*YOUR OBJECTIVE*
Your answer must be a single number: the count of lines in the records below that include the string "microsoft".

*DATA PROVIDED*
○ ○ ○ ○ ○ ○ ○
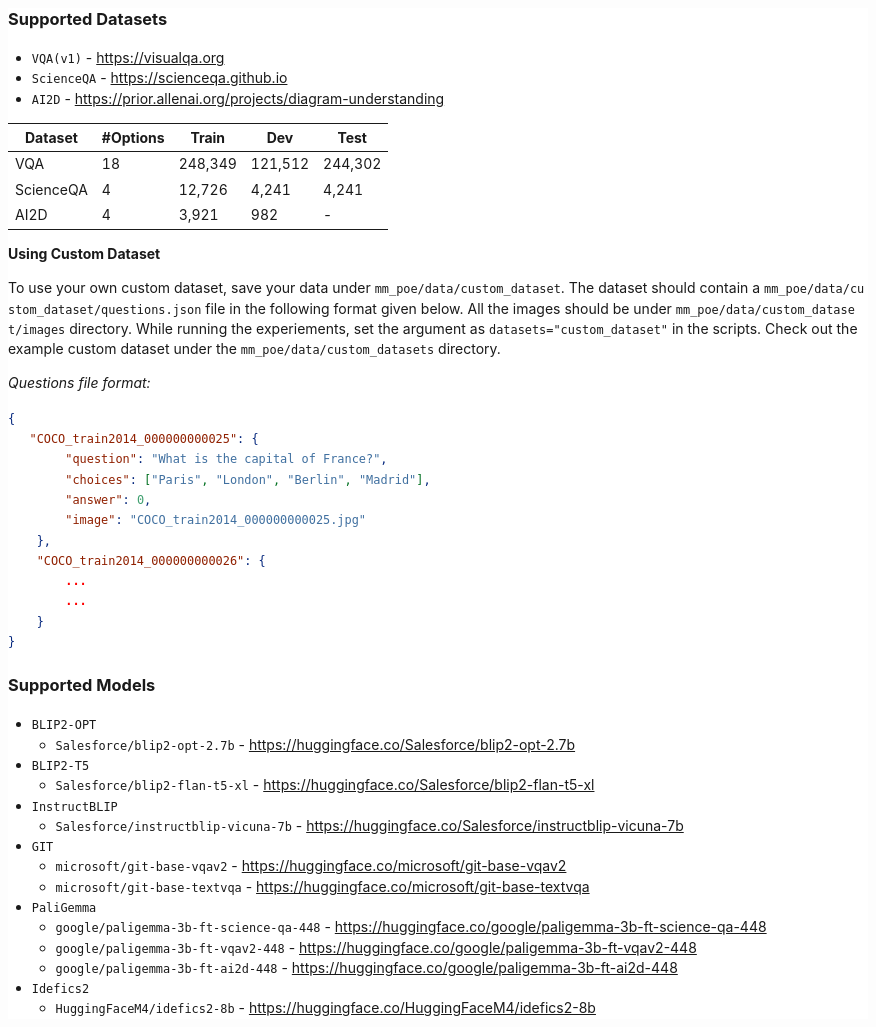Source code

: ### Supported Datasets
- `VQA(v1)` - https://visualqa.org
- `ScienceQA` - https://scienceqa.github.io
- `AI2D` - https://prior.allenai.org/projects/diagram-understanding

| **Dataset**  | **#Options** | **Train** | **Dev** | **Test** |
|-------------|-------------|----------|--------|--------|
| VQA         | 18          | 248,349  | 121,512| 244,302|
| ScienceQA   | 4           | 12,726   | 4,241  | 4,241  |
| AI2D        | 4           | 3,921    | 982    | -      |

**Using Custom Dataset**

To use your own custom dataset, save your data under `mm_poe/data/custom_dataset`. The dataset should contain a `mm_poe/data/custom_dataset/questions.json` file in the following format given below. All the images should be under `mm_poe/data/custom_dataset/images` directory. While running the experiements, set the argument as `datasets="custom_dataset"` in the scripts. Check out the example custom dataset under the `mm_poe/data/custom_datasets` directory.

*Questions file format:*
```json
{
   "COCO_train2014_000000000025": {
        "question": "What is the capital of France?",
        "choices": ["Paris", "London", "Berlin", "Madrid"],
        "answer": 0,
        "image": "COCO_train2014_000000000025.jpg"
    },
    "COCO_train2014_000000000026": {
        ...
        ...
    }
}
```

### Supported Models
- `BLIP2-OPT`
  - `Salesforce/blip2-opt-2.7b` - https://huggingface.co/Salesforce/blip2-opt-2.7b
- `BLIP2-T5`
  - `Salesforce/blip2-flan-t5-xl` - https://huggingface.co/Salesforce/blip2-flan-t5-xl
- `InstructBLIP`
  - `Salesforce/instructblip-vicuna-7b` - https://huggingface.co/Salesforce/instructblip-vicuna-7b
- `GIT`
  - `microsoft/git-base-vqav2` - https://huggingface.co/microsoft/git-base-vqav2
  - `microsoft/git-base-textvqa` - https://huggingface.co/microsoft/git-base-textvqa
- `PaliGemma`
  - `google/paligemma-3b-ft-science-qa-448` - https://huggingface.co/google/paligemma-3b-ft-science-qa-448
  - `google/paligemma-3b-ft-vqav2-448` - https://huggingface.co/google/paligemma-3b-ft-vqav2-448
  - `google/paligemma-3b-ft-ai2d-448` - https://huggingface.co/google/paligemma-3b-ft-ai2d-448
- `Idefics2`
  - `HuggingFaceM4/idefics2-8b` - https://huggingface.co/HuggingFaceM4/idefics2-8b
○ ○ ○ ○ ○ ○ ○
*COMPLETED TASK*
2